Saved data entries
────────────────
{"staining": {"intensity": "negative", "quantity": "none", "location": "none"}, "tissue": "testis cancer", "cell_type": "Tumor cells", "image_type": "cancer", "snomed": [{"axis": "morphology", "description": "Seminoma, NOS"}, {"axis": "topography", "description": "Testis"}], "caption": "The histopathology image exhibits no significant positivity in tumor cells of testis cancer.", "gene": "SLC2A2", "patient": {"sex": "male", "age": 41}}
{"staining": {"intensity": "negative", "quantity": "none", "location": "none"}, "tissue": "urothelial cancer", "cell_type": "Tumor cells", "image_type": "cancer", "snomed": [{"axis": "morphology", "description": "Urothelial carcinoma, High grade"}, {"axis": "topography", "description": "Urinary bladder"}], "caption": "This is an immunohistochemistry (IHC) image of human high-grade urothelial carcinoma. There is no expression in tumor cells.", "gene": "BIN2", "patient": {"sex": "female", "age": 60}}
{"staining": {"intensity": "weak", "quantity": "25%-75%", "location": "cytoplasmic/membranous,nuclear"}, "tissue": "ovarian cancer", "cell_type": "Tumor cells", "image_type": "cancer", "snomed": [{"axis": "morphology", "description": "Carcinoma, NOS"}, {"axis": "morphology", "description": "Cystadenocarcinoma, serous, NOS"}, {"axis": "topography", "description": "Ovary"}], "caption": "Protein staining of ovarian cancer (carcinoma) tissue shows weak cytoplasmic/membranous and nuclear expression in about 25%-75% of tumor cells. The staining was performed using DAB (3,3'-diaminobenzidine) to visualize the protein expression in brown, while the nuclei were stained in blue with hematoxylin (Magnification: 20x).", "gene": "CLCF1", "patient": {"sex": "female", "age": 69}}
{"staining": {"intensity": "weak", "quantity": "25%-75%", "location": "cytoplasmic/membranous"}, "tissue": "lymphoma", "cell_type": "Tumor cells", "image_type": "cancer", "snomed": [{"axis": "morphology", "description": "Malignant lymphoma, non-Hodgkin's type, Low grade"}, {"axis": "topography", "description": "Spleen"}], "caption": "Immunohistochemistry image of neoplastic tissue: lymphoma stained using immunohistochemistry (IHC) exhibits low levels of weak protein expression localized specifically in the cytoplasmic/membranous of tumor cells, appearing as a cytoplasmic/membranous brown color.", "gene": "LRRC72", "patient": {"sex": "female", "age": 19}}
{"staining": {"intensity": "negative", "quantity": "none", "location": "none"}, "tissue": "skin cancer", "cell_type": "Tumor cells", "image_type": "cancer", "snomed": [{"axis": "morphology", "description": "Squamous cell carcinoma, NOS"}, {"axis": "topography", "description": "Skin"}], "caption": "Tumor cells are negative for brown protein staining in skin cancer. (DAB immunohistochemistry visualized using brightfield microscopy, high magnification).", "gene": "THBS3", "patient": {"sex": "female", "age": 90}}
────────────────
Assigned task
Please retype each entry above exactly as it is written.

Problem solution
{"staining": {"intensity": "negative", "quantity": "none", "location": "none"}, "tissue": "testis cancer", "cell_type": "Tumor cells", "image_type": "cancer", "snomed": [{"axis": "morphology", "description": "Seminoma, NOS"}, {"axis": "topography", "description": "Testis"}], "caption": "The histopathology image exhibits no significant positivity in tumor cells of testis cancer.", "gene": "SLC2A2", "patient": {"sex": "male", "age": 41}}
{"staining": {"intensity": "negative", "quantity": "none", "location": "none"}, "tissue": "urothelial cancer", "cell_type": "Tumor cells", "image_type": "cancer", "snomed": [{"axis": "morphology", "description": "Urothelial carcinoma, High grade"}, {"axis": "topography", "description": "Urinary bladder"}], "caption": "This is an immunohistochemistry (IHC) image of human high-grade urothelial carcinoma. There is no expression in tumor cells.", "gene": "BIN2", "patient": {"sex": "female", "age": 60}}
{"staining": {"intensity": "weak", "quantity": "25%-75%", "location": "cytoplasmic/membranous,nuclear"}, "tissue": "ovarian cancer", "cell_type": "Tumor cells", "image_type": "cancer", "snomed": [{"axis": "morphology", "description": "Carcinoma, NOS"}, {"axis": "morphology", "description": "Cystadenocarcinoma, serous, NOS"}, {"axis": "topography", "description": "Ovary"}], "caption": "Protein staining of ovarian cancer (carcinoma) tissue shows weak cytoplasmic/membranous and nuclear expression in about 25%-75% of tumor cells. The staining was performed using DAB (3,3'-diaminobenzidine) to visualize the protein expression in brown, while the nuclei were stained in blue with hematoxylin (Magnification: 20x).", "gene": "CLCF1", "patient": {"sex": "female", "age": 69}}
{"staining": {"intensity": "weak", "quantity": "25%-75%", "location": "cytoplasmic/membranous"}, "tissue": "lymphoma", "cell_type": "Tumor cells", "image_type": "cancer", "snomed": [{"axis": "morphology", "description": "Malignant lymphoma, non-Hodgkin's type, Low grade"}, {"axis": "topography", "description": "Spleen"}], "caption": "Immunohistochemistry image of neoplastic tissue: lymphoma stained using immunohistochemistry (IHC) exhibits low levels of weak protein expression localized specifically in the cytoplasmic/membranous of tumor cells, appearing as a cytoplasmic/membranous brown color.", "gene": "LRRC72", "patient": {"sex": "female", "age": 19}}
{"staining": {"intensity": "negative", "quantity": "none", "location": "none"}, "tissue": "skin cancer", "cell_type": "Tumor cells", "image_type": "cancer", "snomed": [{"axis": "morphology", "description": "Squamous cell carcinoma, NOS"}, {"axis": "topography", "description": "Skin"}], "caption": "Tumor cells are negative for brown protein staining in skin cancer. (DAB immunohistochemistry visualized using brightfield microscopy, high magnification).", "gene": "THBS3", "patient": {"sex": "female", "age": 90}}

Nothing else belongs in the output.